Does Johnson Really Believe All That 'Biblical' Shuck And Jive? Nah
Everybody in the South has known somebody like House Speaker Mike Johnson (R-LA): an amiable, polite, well-dressed religious crackpot who’s either completely out of his mind or pretends to be for career purposes. Sometimes it’s hard to tell.
If you’re an ambitious politician someplace like his hometown of Shreveport, there’s no penalty for professing belief in all manner of absurdities calculated to reassure God-intoxicated true believers in backwoods churches that you’re one of them. Everybody understands, especially the people who put up the money.
There’s nothing in the Bible, for example, that compels Johnson to profess disbelief in climate change—although he could probably manufacture something, if challenged. There are, however, plenty of oil and gas wells around the Ark-La-Tex, as the area around Shreveport and Texarkana is called, and the people who own them mean to extract every cubic centimeter from the ground and turn it into cash. The bulk of Johnson’s campaign funds come from the petrochemical industry.

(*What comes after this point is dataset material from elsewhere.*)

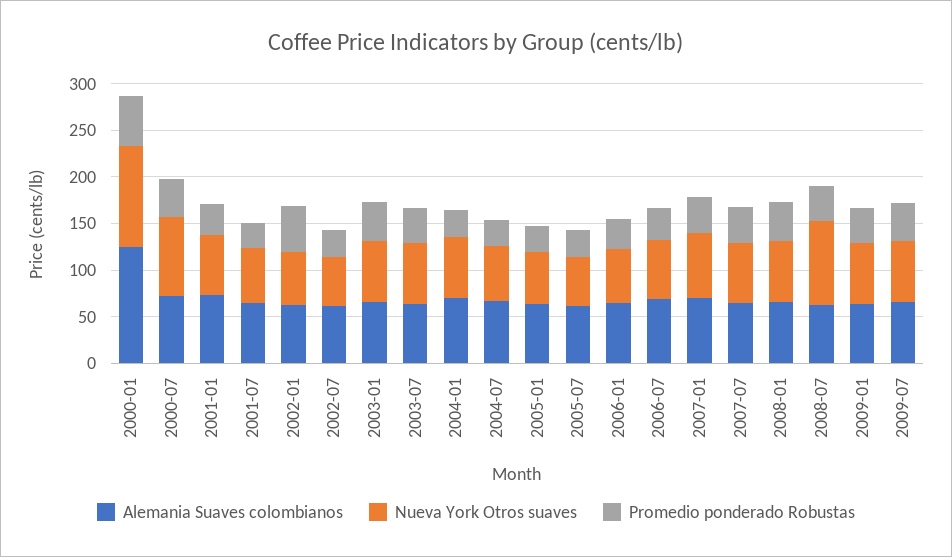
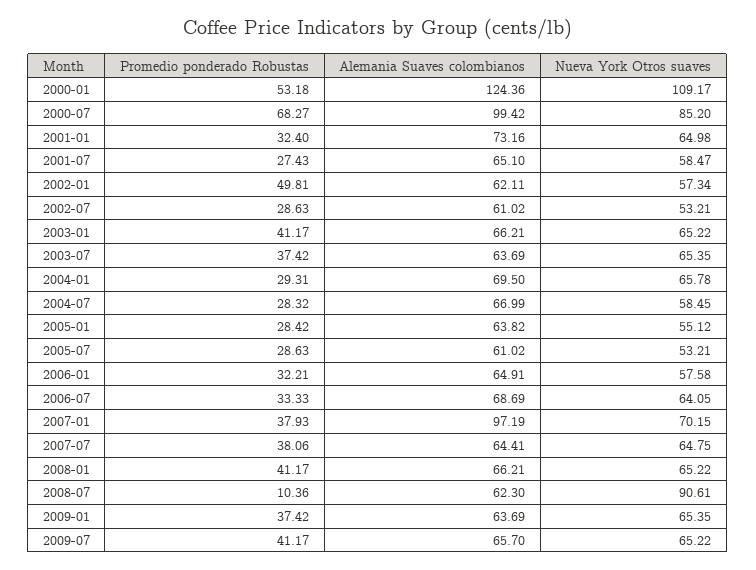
Alemania Suaves colombianos, 2000-07: 70 -> 99.42
Promedio ponderado Robustas, 2000-07: 40 -> 68.27
Alemania Suaves colombianos, 2007-01: 70 -> 97.19
Promedio ponderado Robustas, 2008-07: 40 -> 10.36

Never mind that finding oil requires hiring geologists that understand the actual age of the earth, some 13.8 billion years, rather than the 6600 decreed by Answers in Genesis, the Kentucky theme-park Johnson once represented, with its life-sized Noah’s Ark exhibit and sea-faring brontosauruses. The congressman has insisted that the Bible story represents historical truth.
It’s the same with evolution. As a creationist, does he take his children to physicians who reject biological science as a Satanic lie? Even in Shreveport, those can be hard to find. So, it’s all a shuck and a jive. Almost everybody who’s been to college—Johnson has two degrees from Lousiana State University—understands the rules of the game, and everybody plays along.
In media interviews, Johnson is anything but shy about advertising his piety, recently describing himself to Fox News propagandist Sean Hannity as “a Bible-believing Christian.” To understand his views, he said “pick up a Bible off your shelf and read it. That’s my worldview.”
A skeptic might observe that Scripture has been interpreted in rather a lot of different ways over the centuries. To Johnson, however, it’s only in Southern Baptist churches in North Louisiana that perfect fealty to God’s word has been achieved. All others are heretics or worse.
Also during his interview with Hannity, however, Johnson displayed a newfound willingness to accept political reality. He told his host that gay marriage is a settled issue and that there’s no national consensus on abortion. In the past, he has blamed legal abortion for mass shootings: also, feminism, no-fault divorce laws, and the “sexual revolution.”
"When you break up the nuclear family, when you tell a generation of people that life has no value, no meaning, that it’s expendable,” he told a New York magazine interviewer in 2015, “then you do wind up with school shooters.”
Because to the fundamentalist mind, only two possibilities exist. Either you agree with them on every issue, or you’re “of the devil” and an enemy of God. Indeed, Johnson has compared same-sex marriage to the right of "a person to marry his pet."
Which come to think of it…
Who starts purring madly when I climb into the marital bad at night? My wife or Martin the cat? Who gets up early to read the newspaper, and who stays wedged by my side? Have I chosen the wrong gender and species?
But I digress. Rep. Johnson claims firmer views. See, when the U.S. Constitution says “Congress shall make no law respecting an establishment of religion” it really means that Protestant fundamentalism rules.
Similarly, when Thomas Jefferson wrote that “It does me no injury for my neighbour to say there are 20 gods or no God,” he really meant to establish a Biblical republic based upon a literalist reading of scripture. That this is absurdly ahistorical matters hardly at all. It’s called “Christian Nationalism,” and millions in the so-called Red States have chosen to believe it.
Theirs is an embattled faith. According to Johnson, “it is only and always the Christian viewpoint that is getting censored. The fact is the left is always trying to shut down the voices of the Christians.”
And yet God has elevated a champion. “I believe God has ordained and allowed each one of us to be brought here for this specific moment,” he said during his first speech upon being elected Speaker.
And that champion’s main purpose, he has made clear, will be elevating, Donald J. Trump, that thrice-married, career adulterer, pussy-grabber and adjudicated rapist to the presidency. Johnson was one of the prime movers among GOP congressmen trying to overturn the 2020 presidential election, crafting absurd legal arguments even the Republican-majority Supreme Court rejected out of hand.
Think about it: Trump re-installed in the White House.
Wouldn’t that be a glorious day for the Lord?
Gene Lyons is a former columnist for the Arkansas Democrat-Gazette, a winner of the National Magazine Award, and co-author of The Hunting of the President.